Graeme also highlighted a few geek facts about Grails:

  • Grails is 3-5 times faster then Ruby on Rails
  • in March 2008 Grails had 7000 downloads a month, in March 2009 it had increased immensely to 70.000 downloads a month
Black window of horror

Black window of horror

Then the programming action began. Graeme opened the black window of horror and created a new app. He explained the different folders that were created, and what the different items in them are. For a programmer this may have been a bit basic, but I got excited, as it was something that I recognized.

FeraLabs is building Webnographer in Grails. This means that I see these folders everyday. I work with them and around the code, working on html myself and trying not to break the Grails code.

Graeme Rocher

Graeme Rocher

Graeme whizzed through the different steps of creating Twitter. He achieved this mostly through plug-ins, so it looked really easy. There was of course some manual programming, and Graeme explained the different steps and what the lines of codes were meant to do. 40 minutes later he had recreated the functionality of Twitter. It was ugly, but it did work.

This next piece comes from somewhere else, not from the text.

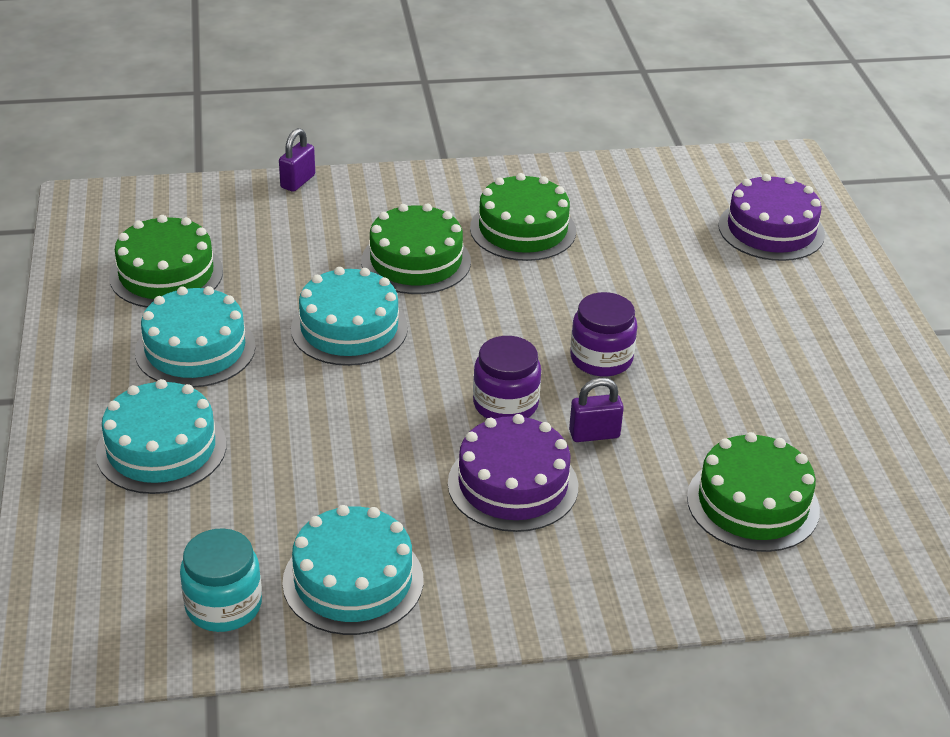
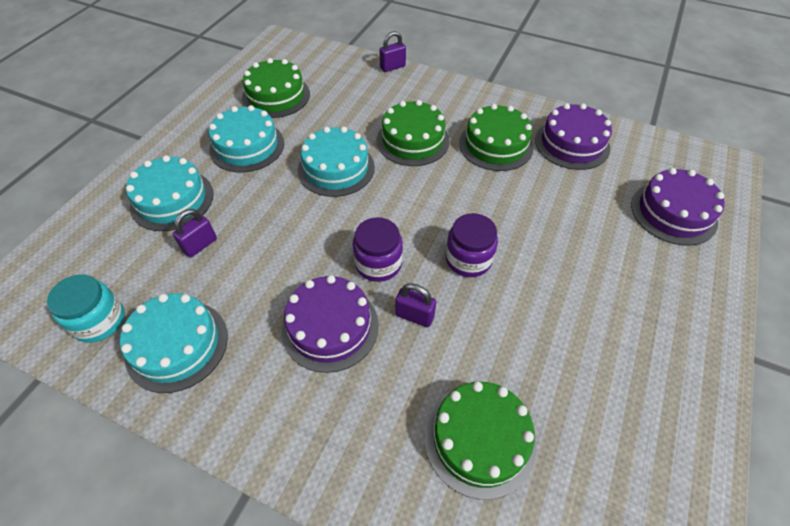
camera: 35 degrees right, 15 degrees up
(262, 478) = (200, 245): none -> purple padlock
(609, 197) = (572, 144): none -> purple cake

A personal note about Grails: I liked that it seems to be using mainly natural language for its commands. This certainly helped me following the presentation, and will also be useful in my future work in getting a vague notion of what the different lines of code do and refer to.

In conclusion, for me as a designer, it was great to find out what all the bits and pieces of code do. I work with/around it every day and I am definitely curios. This does not mean that I will convert to being a programmer. Yet, this little insight that I got at the talk can definitely be beneficial to my future work, as well as other designers. It can help the communication between programmers and designers, encourage mutual understanding, and result in a better working relationship between both.

So I my question to the programmers is, are you willing to try seeing things from the design and user’s perspective too? And what do other designers think about hanging out with programmers a bit more? Do you think that cross mingling at different events can encourage better working relationships between designers and programmers?